[Collected data]
──────
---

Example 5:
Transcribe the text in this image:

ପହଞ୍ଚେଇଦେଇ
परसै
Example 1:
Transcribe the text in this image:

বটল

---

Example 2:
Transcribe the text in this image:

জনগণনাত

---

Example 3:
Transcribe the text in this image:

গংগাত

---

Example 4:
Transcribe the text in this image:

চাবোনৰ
──────
> Task directions: Going through the entries above, show each line that contains "Example".

> Task result:
Example 5:
Example 1:
Example 2:
Example 3:
Example 4:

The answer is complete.